To stop hostcalls after synchronization, provide stop_hostcalls=true keyword argument, otherwise the performance might degrade because of constant pooling of HSA signals in a loop.

Example

hc = Device.HostCallHolder(Float32, Tuple{Float32}) do x
    return x + 42f0
end

function kernel!(y, hc)
    y[1] = Device.hostcall!(hc, y[1])
    return
end

y = ROCArray(Float32[0f0])
@roc kernel!(y, hc)
AMDGPU.synchronize(; stop_hostcalls=true) # Stop hostcall.
AMDGPU.Device.free!(hc) # Free hostcall buffers.

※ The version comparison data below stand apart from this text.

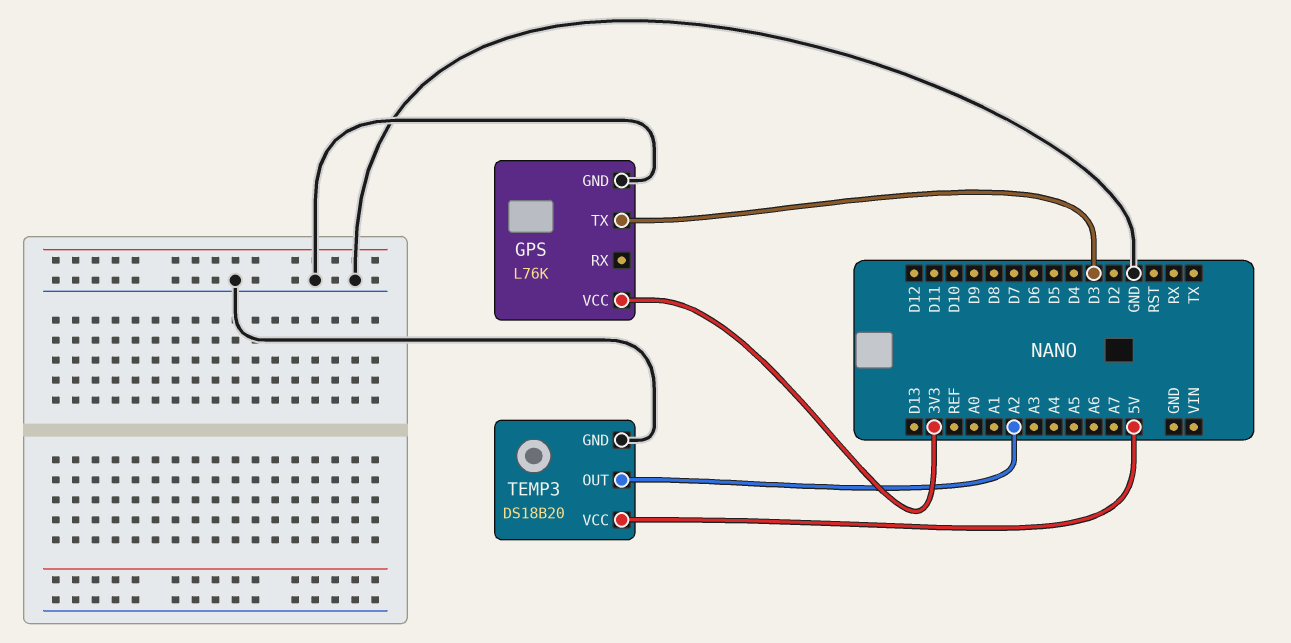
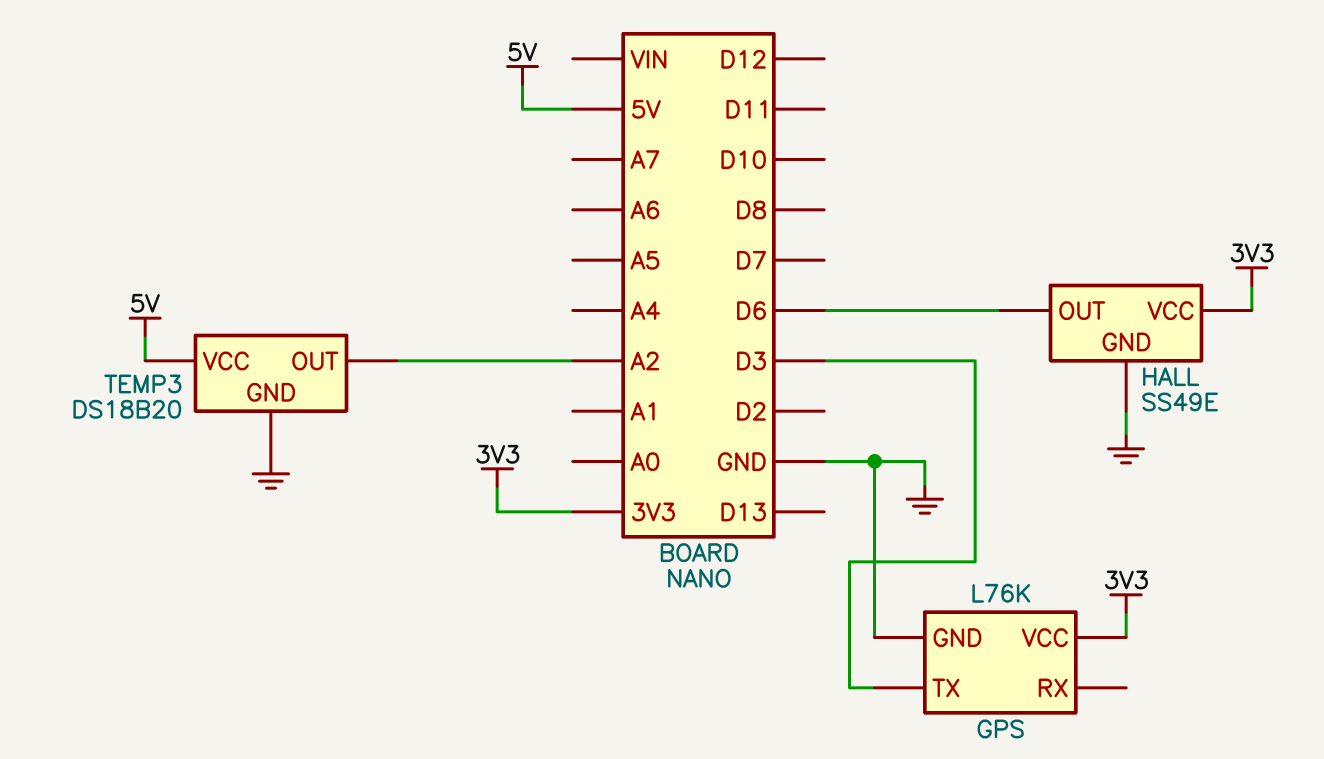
HALL: none -> SS49E
HALL pin GND: none -> GND
HALL pin OUT: none -> D6
HALL pin VCC: none -> 3V3

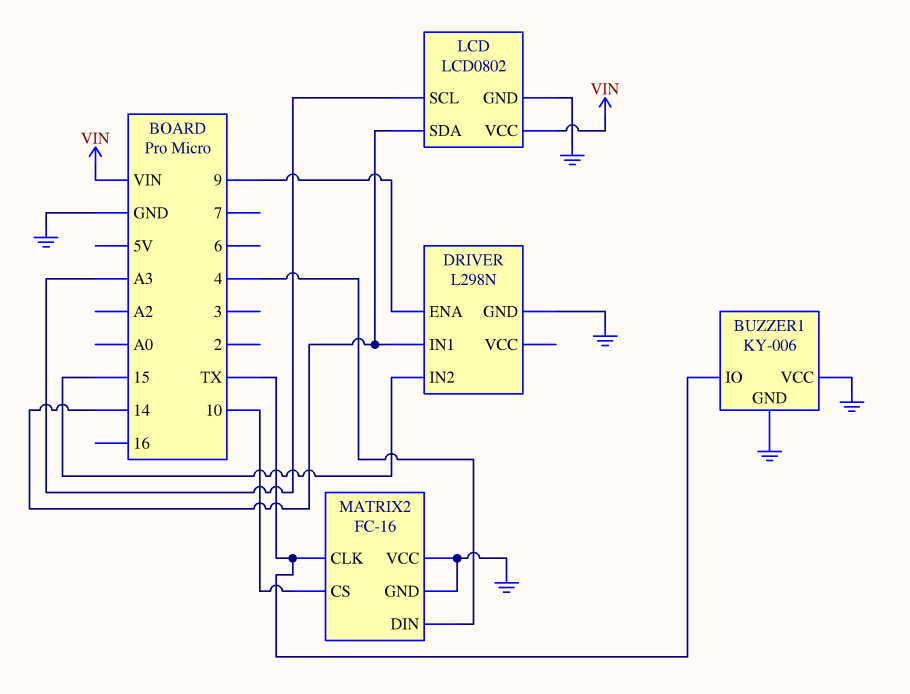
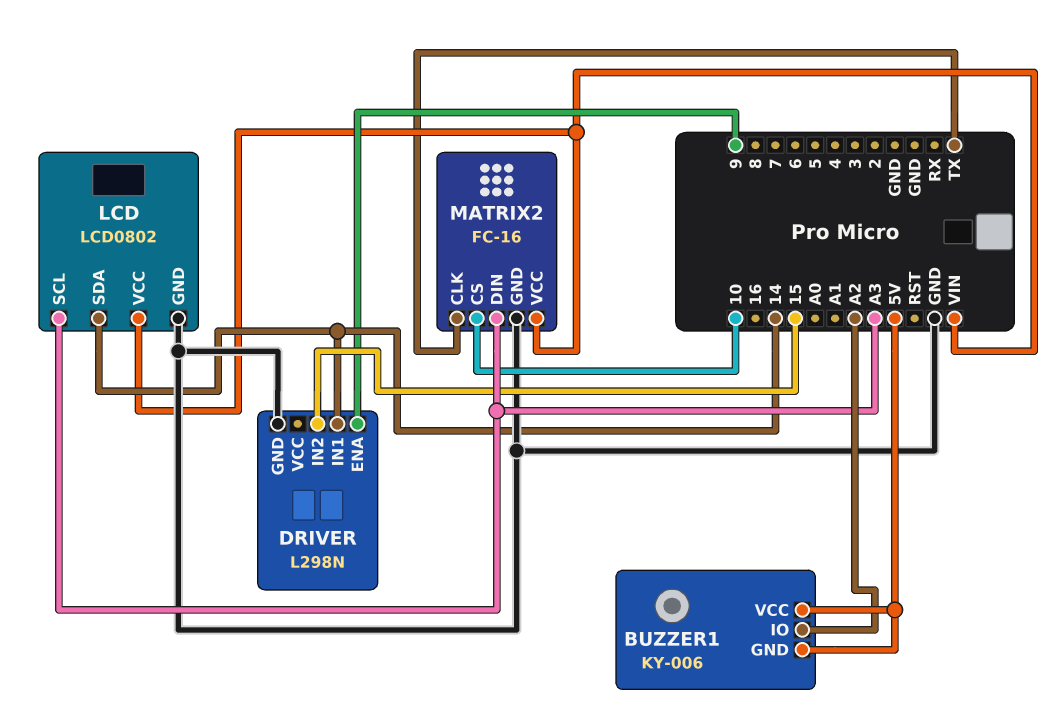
BUZZER1 pin GND: GND -> 5V
BUZZER1 pin IO: TX -> A2
BUZZER1 pin VCC: GND -> 5V
MATRIX2 pin DIN: 4 -> A3
MATRIX2 pin VCC: GND -> VIN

@assert Array(y)[1] ≈ 42f0

In this example, HostCallHolder is used to create and launch HostCall. HostCallHolder contains the HostCall structure itself that is passed to kernel, a task that is spawned on creation and some additional info for controlling the lifetime of the task.

First argument is a function we want to execute when we call the hostcall. In this case we add 42f0 to input argument x and return the result.

Second and third arguments are the return type Float32 and the tuple of types of input arguments Tuple{Float32}.

hostcall! is used to execute the function on the host, wait on the result, and obtain the return values. At the moment, it is performed once per workgroup.

Continuous Host-Call

By default, hostcalls can be used only once. After executing the function on the host, the task finishes and exits.

However, if you need your hostcall to live indefinitely, pass continuous=true keyword argument to HostCallHolder(...; continuous=true).

To then stop the hostcall, call Device.non_continuous!(hc) or Device.finish!(hc) on the HostCallHolder.

The difference between them is that non_continuous! will allow calling hostcall one more time before exiting, while finish! will exit immediately.

finish! can be used on any HostCallHolder to force-exit the running hostcall task.

Free hostcall buffers

For custom hostcalls it is important to call AMDGPU.Device.free! once kernel has finished to free buffers that hostcall used in the process.